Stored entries
------------

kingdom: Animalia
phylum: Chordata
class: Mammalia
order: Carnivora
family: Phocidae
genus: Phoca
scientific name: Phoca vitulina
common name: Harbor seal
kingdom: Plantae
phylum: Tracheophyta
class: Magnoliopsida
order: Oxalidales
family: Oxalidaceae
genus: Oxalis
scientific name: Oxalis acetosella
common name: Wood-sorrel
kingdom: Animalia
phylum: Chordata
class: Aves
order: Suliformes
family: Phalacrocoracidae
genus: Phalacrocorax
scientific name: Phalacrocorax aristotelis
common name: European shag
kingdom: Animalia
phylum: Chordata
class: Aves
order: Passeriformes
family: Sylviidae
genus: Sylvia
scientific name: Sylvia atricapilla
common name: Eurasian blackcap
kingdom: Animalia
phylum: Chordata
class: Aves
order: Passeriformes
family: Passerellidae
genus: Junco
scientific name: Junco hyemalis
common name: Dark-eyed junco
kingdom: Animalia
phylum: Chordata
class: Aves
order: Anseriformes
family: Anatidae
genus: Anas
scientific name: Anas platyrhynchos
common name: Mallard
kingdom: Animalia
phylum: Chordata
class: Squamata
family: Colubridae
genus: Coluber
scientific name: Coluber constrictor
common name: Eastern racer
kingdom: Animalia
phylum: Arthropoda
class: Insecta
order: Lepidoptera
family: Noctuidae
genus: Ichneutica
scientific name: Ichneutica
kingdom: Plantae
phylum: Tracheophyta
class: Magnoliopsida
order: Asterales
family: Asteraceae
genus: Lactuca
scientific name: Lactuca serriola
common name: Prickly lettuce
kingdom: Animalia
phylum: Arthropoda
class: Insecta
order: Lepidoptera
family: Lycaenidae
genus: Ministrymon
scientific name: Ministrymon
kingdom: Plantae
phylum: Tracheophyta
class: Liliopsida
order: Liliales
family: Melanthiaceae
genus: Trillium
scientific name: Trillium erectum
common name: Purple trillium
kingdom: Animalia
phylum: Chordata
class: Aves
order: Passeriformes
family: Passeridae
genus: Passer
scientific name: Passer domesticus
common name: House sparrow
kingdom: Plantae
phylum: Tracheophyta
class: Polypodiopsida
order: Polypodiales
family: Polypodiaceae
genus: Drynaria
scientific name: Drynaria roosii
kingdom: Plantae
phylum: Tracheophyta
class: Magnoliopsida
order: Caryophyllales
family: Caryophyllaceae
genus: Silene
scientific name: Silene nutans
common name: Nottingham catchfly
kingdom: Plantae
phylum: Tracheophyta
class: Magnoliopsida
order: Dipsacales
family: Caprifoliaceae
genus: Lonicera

------------

[Problem]:
Copy the records above, substituting "vernacular name" for every "common name" and leaving everything else unchanged.

[Task answer]:
kingdom: Animalia
phylum: Chordata
class: Mammalia
order: Carnivora
family: Phocidae
genus: Phoca
scientific name: Phoca vitulina
vernacular name: Harbor seal
kingdom: Plantae
phylum: Tracheophyta
class: Magnoliopsida
order: Oxalidales
family: Oxalidaceae
genus: Oxalis
scientific name: Oxalis acetosella
vernacular name: Wood-sorrel
kingdom: Animalia
phylum: Chordata
class: Aves
order: Suliformes
family: Phalacrocoracidae
genus: Phalacrocorax
scientific name: Phalacrocorax aristotelis
vernacular name: European shag
kingdom: Animalia
phylum: Chordata
class: Aves
order: Passeriformes
family: Sylviidae
genus: Sylvia
scientific name: Sylvia atricapilla
vernacular name: Eurasian blackcap
kingdom: Animalia
phylum: Chordata
class: Aves
order: Passeriformes
family: Passerellidae
genus: Junco
scientific name: Junco hyemalis
vernacular name: Dark-eyed junco
kingdom: Animalia
phylum: Chordata
class: Aves
order: Anseriformes
family: Anatidae
genus: Anas
scientific name: Anas platyrhynchos
vernacular name: Mallard
kingdom: Animalia
phylum: Chordata
class: Squamata
family: Colubridae
genus: Coluber
scientific name: Coluber constrictor
vernacular name: Eastern racer
kingdom: Animalia
phylum: Arthropoda
class: Insecta
order: Lepidoptera
family: Noctuidae
genus: Ichneutica
scientific name: Ichneutica
kingdom: Plantae
phylum: Tracheophyta
class: Magnoliopsida
order: Asterales
family: Asteraceae
genus: Lactuca
scientific name: Lactuca serriola
vernacular name: Prickly lettuce
kingdom: Animalia
phylum: Arthropoda
class: Insecta
order: Lepidoptera
family: Lycaenidae
genus: Ministrymon
scientific name: Ministrymon
kingdom: Plantae
phylum: Tracheophyta
class: Liliopsida
order: Liliales
family: Melanthiaceae
genus: Trillium
scientific name: Trillium erectum
vernacular name: Purple trillium
kingdom: Animalia
phylum: Chordata
class: Aves
order: Passeriformes
family: Passeridae
genus: Passer
scientific name: Passer domesticus
vernacular name: House sparrow
kingdom: Plantae
phylum: Tracheophyta
class: Polypodiopsida
order: Polypodiales
family: Polypodiaceae
genus: Drynaria
scientific name: Drynaria roosii
kingdom: Plantae
phylum: Tracheophyta
class: Magnoliopsida
order: Caryophyllales
family: Caryophyllaceae
genus: Silene
scientific name: Silene nutans
vernacular name: Nottingham catchfly
kingdom: Plantae
phylum: Tracheophyta
class: Magnoliopsida
order: Dipsacales
family: Caprifoliaceae
genus: Lonicera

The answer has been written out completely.